WORK TO COMPLETE: Would you give the records below again, exactly and completely?

━━━━━━━━━━━━━━━━━━━━

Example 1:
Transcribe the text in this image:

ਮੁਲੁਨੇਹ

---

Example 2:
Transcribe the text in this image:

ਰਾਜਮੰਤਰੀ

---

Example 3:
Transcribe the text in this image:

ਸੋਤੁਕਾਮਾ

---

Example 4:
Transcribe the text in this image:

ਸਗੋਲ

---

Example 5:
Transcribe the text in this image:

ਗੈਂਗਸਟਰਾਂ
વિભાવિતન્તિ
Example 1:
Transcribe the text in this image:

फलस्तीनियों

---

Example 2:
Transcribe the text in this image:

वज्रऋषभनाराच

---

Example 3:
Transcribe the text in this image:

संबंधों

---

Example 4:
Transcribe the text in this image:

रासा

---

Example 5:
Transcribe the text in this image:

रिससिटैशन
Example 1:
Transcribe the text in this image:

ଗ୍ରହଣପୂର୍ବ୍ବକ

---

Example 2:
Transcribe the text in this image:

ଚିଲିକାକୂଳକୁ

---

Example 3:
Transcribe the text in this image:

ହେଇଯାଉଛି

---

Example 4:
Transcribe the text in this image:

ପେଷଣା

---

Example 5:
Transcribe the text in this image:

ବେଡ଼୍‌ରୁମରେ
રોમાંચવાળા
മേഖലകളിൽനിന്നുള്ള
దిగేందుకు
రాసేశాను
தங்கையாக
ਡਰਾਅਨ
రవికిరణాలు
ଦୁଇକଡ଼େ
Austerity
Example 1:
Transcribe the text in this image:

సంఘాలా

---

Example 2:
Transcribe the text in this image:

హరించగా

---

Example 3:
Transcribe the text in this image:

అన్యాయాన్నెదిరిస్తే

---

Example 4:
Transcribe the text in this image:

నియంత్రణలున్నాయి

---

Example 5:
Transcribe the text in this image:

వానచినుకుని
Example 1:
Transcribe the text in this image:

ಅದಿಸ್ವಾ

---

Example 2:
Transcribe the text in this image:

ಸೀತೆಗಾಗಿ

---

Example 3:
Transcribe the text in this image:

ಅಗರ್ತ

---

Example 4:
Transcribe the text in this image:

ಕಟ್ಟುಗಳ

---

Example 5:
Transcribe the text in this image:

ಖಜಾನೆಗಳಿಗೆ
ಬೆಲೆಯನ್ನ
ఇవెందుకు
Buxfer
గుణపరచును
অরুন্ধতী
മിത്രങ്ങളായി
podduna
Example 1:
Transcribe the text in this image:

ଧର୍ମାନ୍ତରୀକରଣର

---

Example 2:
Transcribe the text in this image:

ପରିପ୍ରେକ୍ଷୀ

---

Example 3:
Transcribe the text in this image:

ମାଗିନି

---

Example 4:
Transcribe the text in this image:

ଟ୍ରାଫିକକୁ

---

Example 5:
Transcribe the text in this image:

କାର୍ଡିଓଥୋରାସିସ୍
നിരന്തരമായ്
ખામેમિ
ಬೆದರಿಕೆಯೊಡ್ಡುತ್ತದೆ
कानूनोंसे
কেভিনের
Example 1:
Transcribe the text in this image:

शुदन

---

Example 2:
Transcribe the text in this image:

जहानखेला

━━━━━━━━━━━━━━━━━━━━

YOUR RESPONSE:
Example 1:
Transcribe the text in this image:

ਮੁਲੁਨੇਹ

---

Example 2:
Transcribe the text in this image:

ਰਾਜਮੰਤਰੀ

---

Example 3:
Transcribe the text in this image:

ਸੋਤੁਕਾਮਾ

---

Example 4:
Transcribe the text in this image:

ਸਗੋਲ

---

Example 5:
Transcribe the text in this image:

ਗੈਂਗਸਟਰਾਂ
વિભાવિતન્તિ
Example 1:
Transcribe the text in this image:

फलस्तीनियों

---

Example 2:
Transcribe the text in this image:

वज्रऋषभनाराच

---

Example 3:
Transcribe the text in this image:

संबंधों

---

Example 4:
Transcribe the text in this image:

रासा

---

Example 5:
Transcribe the text in this image:

रिससिटैशन
Example 1:
Transcribe the text in this image:

ଗ୍ରହଣପୂର୍ବ୍ବକ

---

Example 2:
Transcribe the text in this image:

ଚିଲିକାକୂଳକୁ

---

Example 3:
Transcribe the text in this image:

ହେଇଯାଉଛି

---

Example 4:
Transcribe the text in this image:

ପେଷଣା

---

Example 5:
Transcribe the text in this image:

ବେଡ଼୍‌ରୁମରେ
રોમાંચવાળા
മേഖലകളിൽനിന്നുള്ള
దిగేందుకు
రాసేశాను
தங்கையாக
ਡਰਾਅਨ
రవికిరణాలు
ଦୁଇକଡ଼େ
Austerity
Example 1:
Transcribe the text in this image:

సంఘాలా

---

Example 2:
Transcribe the text in this image:

హరించగా

---

Example 3:
Transcribe the text in this image:

అన్యాయాన్నెదిరిస్తే

---

Example 4:
Transcribe the text in this image:

నియంత్రణలున్నాయి

---

Example 5:
Transcribe the text in this image:

వానచినుకుని
Example 1:
Transcribe the text in this image:

ಅದಿಸ್ವಾ

---

Example 2:
Transcribe the text in this image:

ಸೀತೆಗಾಗಿ

---

Example 3:
Transcribe the text in this image:

ಅಗರ್ತ

---

Example 4:
Transcribe the text in this image:

ಕಟ್ಟುಗಳ

---

Example 5:
Transcribe the text in this image:

ಖಜಾನೆಗಳಿಗೆ
ಬೆಲೆಯನ್ನ
ఇవెందుకు
Buxfer
గుణపరచును
অরুন্ধতী
മിത്രങ്ങളായി
podduna
Example 1:
Transcribe the text in this image:

ଧର୍ମାନ୍ତରୀକରଣର

---

Example 2:
Transcribe the text in this image:

ପରିପ୍ରେକ୍ଷୀ

---

Example 3:
Transcribe the text in this image:

ମାଗିନି

---

Example 4:
Transcribe the text in this image:

ଟ୍ରାଫିକକୁ

---

Example 5:
Transcribe the text in this image:

କାର୍ଡିଓଥୋରାସିସ୍
നിരന്തരമായ്
ખામેમિ
ಬೆದರಿಕೆಯೊಡ್ಡುತ್ತದೆ
कानूनोंसे
কেভিনের
Example 1:
Transcribe the text in this image:

शुदन

---

Example 2:
Transcribe the text in this image:

जहानखेला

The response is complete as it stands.